Psychiatric and psychotherapeutic recommendations for long/post-COVID and ME/CFS: a narrative review of international guidelines 2026 Kaya et al

Andy

Senior Member (Voting rights)
Background: Long/post-COVID and myalgic encephalomyelitis/chronic fatigue syndrome (ME/CFS) are often accompanied by fatigue, cognitive impairments and psychological symptoms. Psychiatric and psychotherapeutic care is challenged by unclear evidence, symptomatic overlaps, and controversial treatment recommendations.

Objective: Presentation and comparison of psychiatric and psychotherapeutic recommendations in relevant international and national guidelines on long/post-COVID and ME/CFS, focusing on psychotherapy and psychopharmacotherapy.

Methods: A narrative review was conducted. National and international guidelines focusing on ME/CFS and long/post-COVID published between 2020 and 2025, particularly by the WHO, AWMF, NICE, CDC and IQWiG, were included. The selected guidelines were analyzed in terms of key aspects.

Results: Psychiatric pharmacotherapy is recommended only for comorbid disorders. Psychotherapeutic interventions are mostly recommended as supportive in the guidelines. Activating treatment approaches, such as graded exercise therapy (GET) are generally viewed critically in connection with postexertional malaise (PEM), whereas for patients without PEM, several guidelines explicitly endorse moderate, individually adapted activation. Pacing strategies are highlighted across guidelines as a central concept of activity management.

Discussion: Psychiatric and psychotherapeutic interventions in long/post-COVID and ME/CFS are supportive but not causal treatments. Guidelines recommend symptom-oriented, individualized therapeutic approaches as well as an integrative consideration of somatic, social and psychological factors in the sense of the biopsychosocial model. There is a high need for specific research on psychotherapeutic intervention forms in these patient groups.

Open access (in German)
 
Guidelines recommend symptom-oriented, individualized therapeutic approaches as well as an integrative consideration of somatic, social and psychological factors in the sense of the biopsychosocial model.
It seems like they read the guidelines but didn’t understand the processes that created them. There is no evidence that ME/CFS should be managed biopsychosocially.
There is a high need for specific research on psychotherapeutic intervention forms in these patient groups.
We’ve already done that.
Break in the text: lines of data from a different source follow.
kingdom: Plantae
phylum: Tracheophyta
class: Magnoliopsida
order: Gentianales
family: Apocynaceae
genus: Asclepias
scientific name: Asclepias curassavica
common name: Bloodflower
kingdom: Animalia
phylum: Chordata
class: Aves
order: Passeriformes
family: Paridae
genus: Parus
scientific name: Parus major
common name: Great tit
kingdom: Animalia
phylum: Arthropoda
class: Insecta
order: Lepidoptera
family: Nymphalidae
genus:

If you bothered reading the research you would have known it failed every single time, or was of so low quality that it’s useless.
 
Two steps forward, one step back.

They are slowly coming around, but it is going to be a tortuous, prolonged, and probably only ever partial admission and acceptance on their part.
 
Two steps forward, one step back.

They are slowly coming around, but it is going to be a tortuous, prolonged, and probably only ever partial admission and acceptance on their part.
Nah I can’t be sure uts a step forward re the psych ideas…. it’s the perpetuates symptoms even if it’s not the initial cause stuff isn’t it? Ie not supportive in the sense of ‘we know what you are going through so you want to talk about the frustrations or deal with grief or whatnot’

But a believe you might feel less pain if you think about it less type ‘supportive’ still sliding under that parsing of the term?

And they only use the line about ‘wasn’t original cause’ to reduce the weight of proof that would be required from them that they think ‘just inferring it’s the cause but using the term perpetuate’ gives them as wiggle room?